To date, research on quality and patient safety has generally concentrated on optimizing the quantity and clarity of communication contents in medical interactions. However, human communication encompasses much more than that. Miscommunication is not only the consequence of insufficient or unclear message contents. Instead, it often results from the complex process of co-constructed human communication. Thus, beyond optimizing the quantity and clarity of message contents to avoid or minimize error, it is important to understand the communication processes that hinder and foster favorable outcomes.

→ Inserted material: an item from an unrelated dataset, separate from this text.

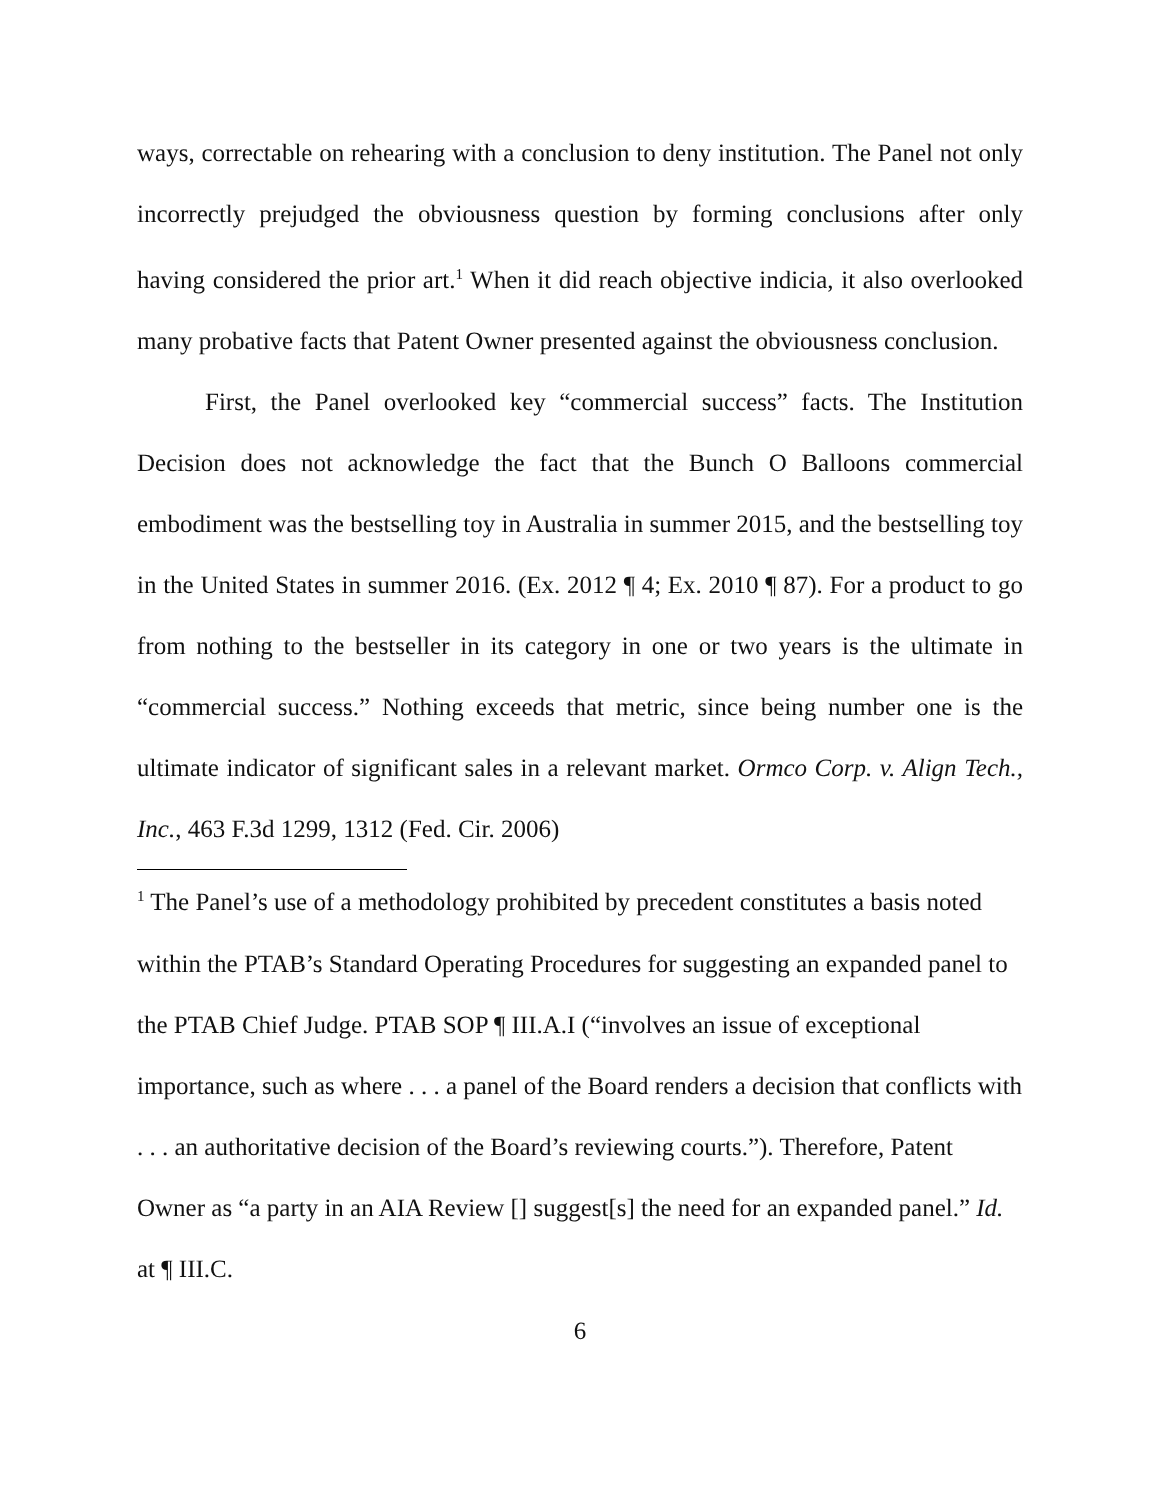ways, correctable on rehearing with a conclusion to deny institution. The Panel not only incorrectly prejudged the obviousness question by forming conclusions after only having considered the prior art.<sup>1</sup> When it did reach objective indicia, it also overlooked many probative facts that Patent Owner presented against the obviousness conclusion.
First, the Panel overlooked key “commercial success” facts. The Institution Decision does not acknowledge the fact that the Bunch O Balloons commercial embodiment was the bestselling toy in Australia in summer 2015, and the bestselling toy in the United States in summer 2016. (Ex. 2012 ¶ 4; Ex. 2010 ¶ 87). For a product to go from nothing to the bestseller in its category in one or two years is the ultimate in “commercial success.” Nothing exceeds that metric, since being number one is the ultimate indicator of significant sales in a relevant market. Ormco Corp. v. Align Tech., Inc., 463 F.3d 1299, 1312 (Fed. Cir. 2006)
<sup>1</sup> The Panel’s use of a methodology prohibited by precedent constitutes a basis noted within the PTAB’s Standard Operating Procedures for suggesting an expanded panel to the PTAB Chief Judge. PTAB SOP ¶ III.A.I (“involves an issue of exceptional importance, such as where . . . a panel of the Board renders a decision that conflicts with . . . an authoritative decision of the Board’s reviewing courts.”). Therefore, Patent Owner as “a party in an AIA Review [] suggest[s] the need for an expanded panel.” Id. at ¶ III.C.
6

Communication science, which for over 100 years has systematically applied scientific methods and observations to describing phenomena across a variety of communicative contexts, focuses on understanding these communication processes as a prerequisite for successful translations of communication-centered issues into safe and high quality clinical practice. Thus, insights from communication science can theoretically inform medicine’s pressing interest in effective communication processes and functions. However, few efforts to date have attempted to shed light onto such critical interdisciplinary connections that have the potential to enhance the quality and safety of care.
The objective of this center ist to initiate strategic research teams and recruit funded research collaborations that calibrate existing knowledge from the fields of communication science and medicine through theoretical integration, data-sharing, and data generation to generate cutting-edge joint publications that shed innovative interdisciplinary light onto current conceptions and practices related to healthcare quality and patient safety. The focus of effort will be to identify how the disciplines can inform areas of medical practice in which harmful human error is common, such as diagnosis, medication, team interactions, whistleblowing, speaking up, handoffs, and disclosure.